#### Problem requirements:
Every line in the records below with the string "rincón" needs to be copied out.

#### Extracted records:
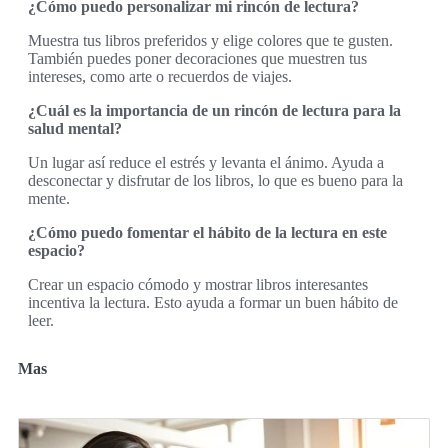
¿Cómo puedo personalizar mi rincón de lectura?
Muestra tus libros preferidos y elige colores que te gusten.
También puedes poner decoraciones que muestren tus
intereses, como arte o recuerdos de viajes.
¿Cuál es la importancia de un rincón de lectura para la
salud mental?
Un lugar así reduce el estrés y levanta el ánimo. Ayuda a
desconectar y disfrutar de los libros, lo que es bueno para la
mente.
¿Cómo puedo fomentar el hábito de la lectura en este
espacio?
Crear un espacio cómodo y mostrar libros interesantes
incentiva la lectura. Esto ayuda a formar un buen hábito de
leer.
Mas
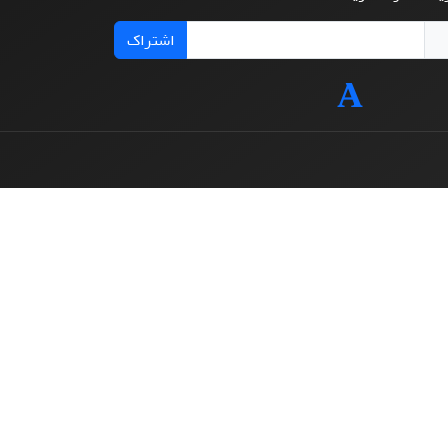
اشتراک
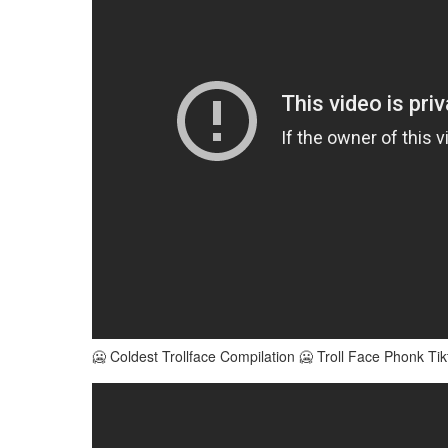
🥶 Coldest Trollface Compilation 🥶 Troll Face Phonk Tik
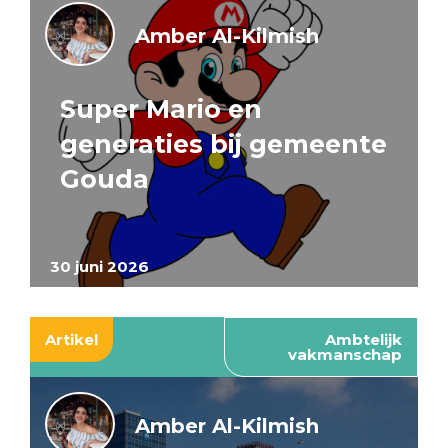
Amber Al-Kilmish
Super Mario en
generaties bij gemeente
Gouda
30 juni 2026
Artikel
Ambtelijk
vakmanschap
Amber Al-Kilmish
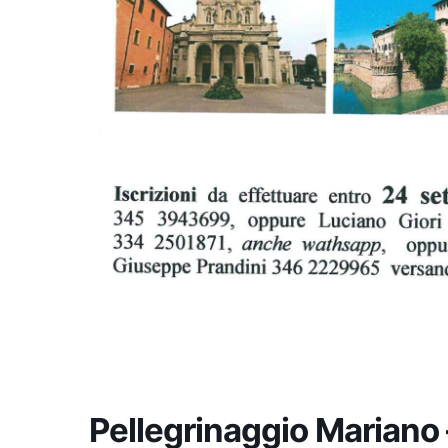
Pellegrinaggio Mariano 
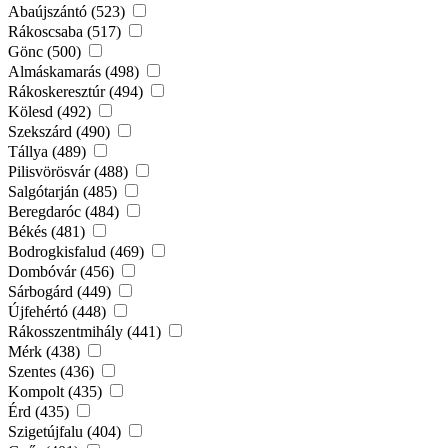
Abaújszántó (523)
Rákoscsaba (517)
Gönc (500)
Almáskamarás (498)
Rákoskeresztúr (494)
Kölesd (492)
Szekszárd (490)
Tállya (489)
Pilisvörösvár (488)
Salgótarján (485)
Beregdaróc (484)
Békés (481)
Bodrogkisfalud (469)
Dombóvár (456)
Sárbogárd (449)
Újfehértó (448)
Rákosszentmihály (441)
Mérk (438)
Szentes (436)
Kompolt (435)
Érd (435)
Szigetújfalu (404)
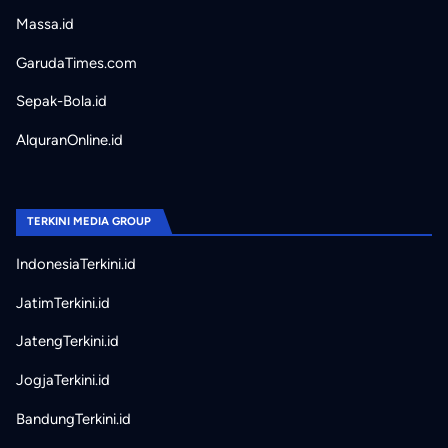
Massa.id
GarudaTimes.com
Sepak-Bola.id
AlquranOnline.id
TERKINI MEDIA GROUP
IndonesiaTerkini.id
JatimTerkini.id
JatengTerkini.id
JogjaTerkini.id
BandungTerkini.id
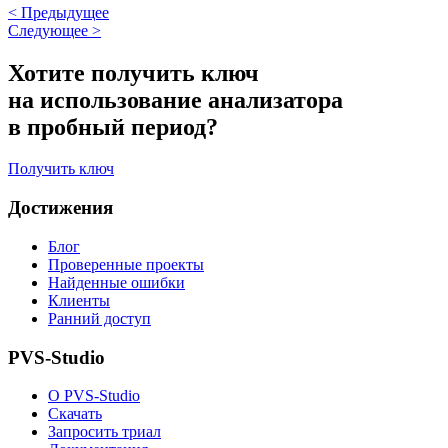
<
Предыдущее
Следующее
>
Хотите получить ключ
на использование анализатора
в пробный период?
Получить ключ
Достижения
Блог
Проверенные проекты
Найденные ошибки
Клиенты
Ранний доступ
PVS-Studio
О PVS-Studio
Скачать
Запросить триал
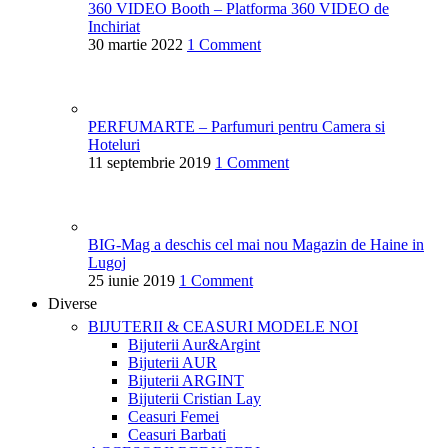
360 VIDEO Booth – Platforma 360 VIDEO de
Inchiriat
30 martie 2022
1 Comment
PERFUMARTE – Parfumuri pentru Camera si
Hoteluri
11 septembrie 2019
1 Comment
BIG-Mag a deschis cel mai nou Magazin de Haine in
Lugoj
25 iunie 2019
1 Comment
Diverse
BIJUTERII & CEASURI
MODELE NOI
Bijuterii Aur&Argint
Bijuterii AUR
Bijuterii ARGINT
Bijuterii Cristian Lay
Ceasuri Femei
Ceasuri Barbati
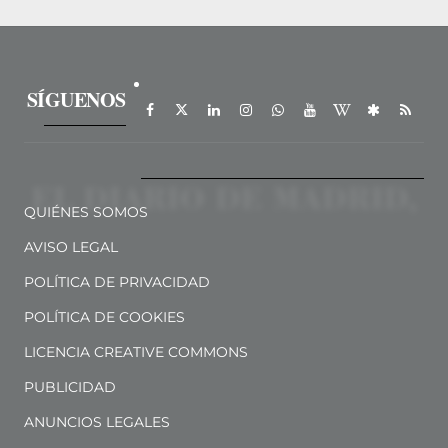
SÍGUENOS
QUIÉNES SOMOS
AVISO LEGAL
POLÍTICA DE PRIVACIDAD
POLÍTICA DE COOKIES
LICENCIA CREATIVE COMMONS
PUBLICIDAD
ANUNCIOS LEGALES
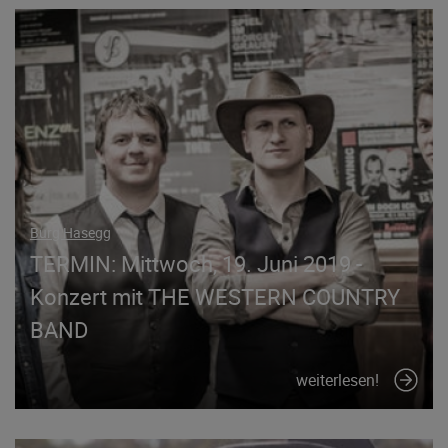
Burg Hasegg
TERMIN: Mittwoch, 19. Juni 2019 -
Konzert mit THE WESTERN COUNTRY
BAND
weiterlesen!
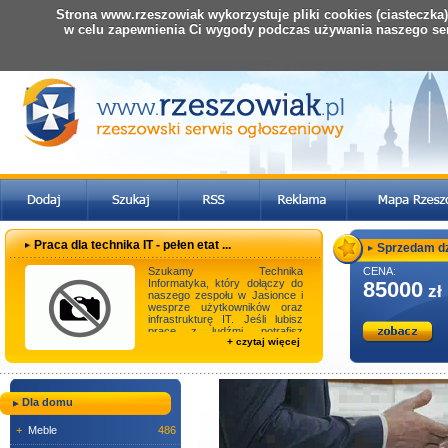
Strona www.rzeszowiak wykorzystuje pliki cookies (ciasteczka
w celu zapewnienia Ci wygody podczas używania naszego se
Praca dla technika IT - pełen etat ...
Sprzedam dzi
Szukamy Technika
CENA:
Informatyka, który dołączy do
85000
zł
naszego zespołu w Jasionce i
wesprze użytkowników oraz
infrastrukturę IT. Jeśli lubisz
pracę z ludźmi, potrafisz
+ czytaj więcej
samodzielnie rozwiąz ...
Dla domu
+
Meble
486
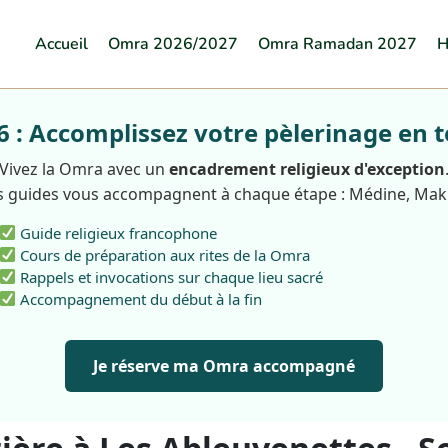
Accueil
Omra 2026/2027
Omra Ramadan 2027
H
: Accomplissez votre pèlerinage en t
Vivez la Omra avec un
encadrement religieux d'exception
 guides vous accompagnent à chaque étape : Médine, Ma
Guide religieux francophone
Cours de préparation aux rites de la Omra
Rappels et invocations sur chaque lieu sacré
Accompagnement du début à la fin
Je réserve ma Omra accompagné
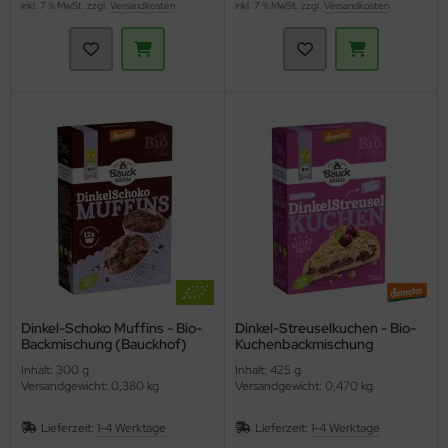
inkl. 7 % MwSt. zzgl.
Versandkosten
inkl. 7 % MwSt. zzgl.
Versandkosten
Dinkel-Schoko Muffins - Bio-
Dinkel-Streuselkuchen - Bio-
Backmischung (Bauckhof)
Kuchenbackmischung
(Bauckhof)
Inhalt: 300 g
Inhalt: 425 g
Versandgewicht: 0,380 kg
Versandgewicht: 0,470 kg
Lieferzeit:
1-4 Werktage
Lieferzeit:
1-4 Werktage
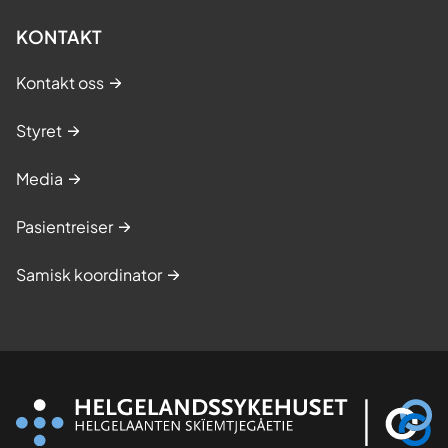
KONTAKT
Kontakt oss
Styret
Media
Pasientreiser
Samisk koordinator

#### Reply to the exercise:
¿Cómo puedo personalizar mi rincón de lectura?
¿Cuál es la importancia de un rincón de lectura para la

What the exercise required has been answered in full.